INPUT DATA>
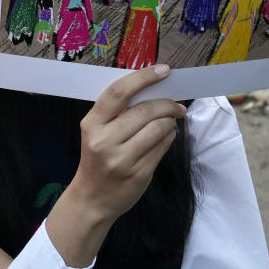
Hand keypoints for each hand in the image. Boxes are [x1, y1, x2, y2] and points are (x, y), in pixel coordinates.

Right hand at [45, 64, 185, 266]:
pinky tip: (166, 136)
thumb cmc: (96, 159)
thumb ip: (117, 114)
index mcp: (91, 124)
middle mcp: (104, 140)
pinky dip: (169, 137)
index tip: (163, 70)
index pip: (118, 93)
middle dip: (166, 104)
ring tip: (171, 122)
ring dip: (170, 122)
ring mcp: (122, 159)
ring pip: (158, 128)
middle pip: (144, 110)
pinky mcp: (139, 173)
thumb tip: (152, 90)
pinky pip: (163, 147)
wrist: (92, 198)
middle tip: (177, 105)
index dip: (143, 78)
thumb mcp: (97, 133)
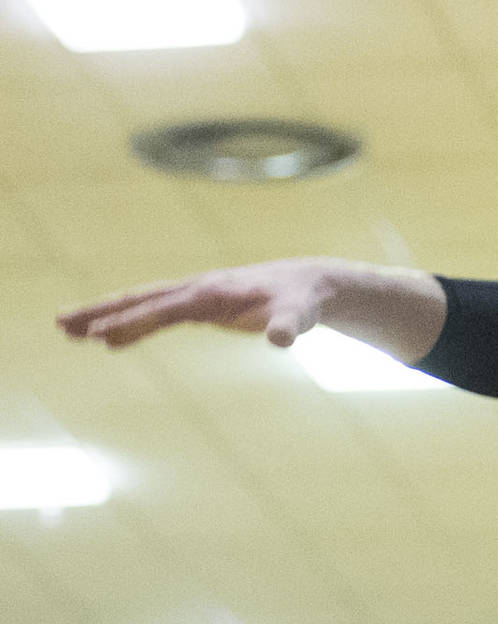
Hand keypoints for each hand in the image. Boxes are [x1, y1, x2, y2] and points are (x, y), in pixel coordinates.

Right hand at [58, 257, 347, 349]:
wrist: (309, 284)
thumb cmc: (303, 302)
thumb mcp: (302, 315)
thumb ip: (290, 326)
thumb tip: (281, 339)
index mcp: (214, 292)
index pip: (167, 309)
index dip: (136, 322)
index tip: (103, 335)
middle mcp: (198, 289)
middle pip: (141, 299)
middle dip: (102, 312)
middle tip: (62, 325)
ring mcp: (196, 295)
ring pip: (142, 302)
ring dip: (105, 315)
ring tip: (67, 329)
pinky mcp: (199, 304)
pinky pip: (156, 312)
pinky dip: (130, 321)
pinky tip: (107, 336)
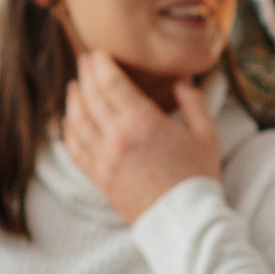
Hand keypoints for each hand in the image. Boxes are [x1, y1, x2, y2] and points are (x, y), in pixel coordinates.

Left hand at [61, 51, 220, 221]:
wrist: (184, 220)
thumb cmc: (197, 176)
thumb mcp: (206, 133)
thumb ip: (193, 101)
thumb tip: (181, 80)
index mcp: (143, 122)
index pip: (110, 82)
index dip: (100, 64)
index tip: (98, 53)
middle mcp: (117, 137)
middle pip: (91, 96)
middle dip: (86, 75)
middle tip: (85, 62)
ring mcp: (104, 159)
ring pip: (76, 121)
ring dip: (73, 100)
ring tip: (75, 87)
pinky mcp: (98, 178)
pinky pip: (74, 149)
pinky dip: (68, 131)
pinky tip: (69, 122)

INSTRUCTIONS TO FOLLOW>
Write out exactly the lines from the one that contains "pinky tip: (107, 336)" through the last line of the data above, both included. Leave every picture out.

TASK RESPONSE>
pinky tip: (107, 336)
Hand keypoints for each hand in the image. Boxes are [x1, y1, x2, y2] and points are (x, y), in pixel coordinates.

Left hand at [61, 51, 220, 221]:
wrist: (184, 220)
thumb cmc: (197, 176)
thumb mcp: (206, 133)
thumb ip: (193, 101)
thumb tip: (181, 80)
index mcp: (143, 122)
index pip: (110, 82)
index dip: (100, 64)
index tip: (98, 53)
middle mcp: (117, 137)
middle pip: (91, 96)
middle dip: (86, 75)
middle tip: (85, 62)
ring mcp: (104, 159)
ring pip: (76, 121)
ring dip: (73, 100)
ring tip: (75, 87)
pinky mcp: (98, 178)
pinky pip: (74, 149)
pinky dip: (68, 131)
pinky tip: (69, 122)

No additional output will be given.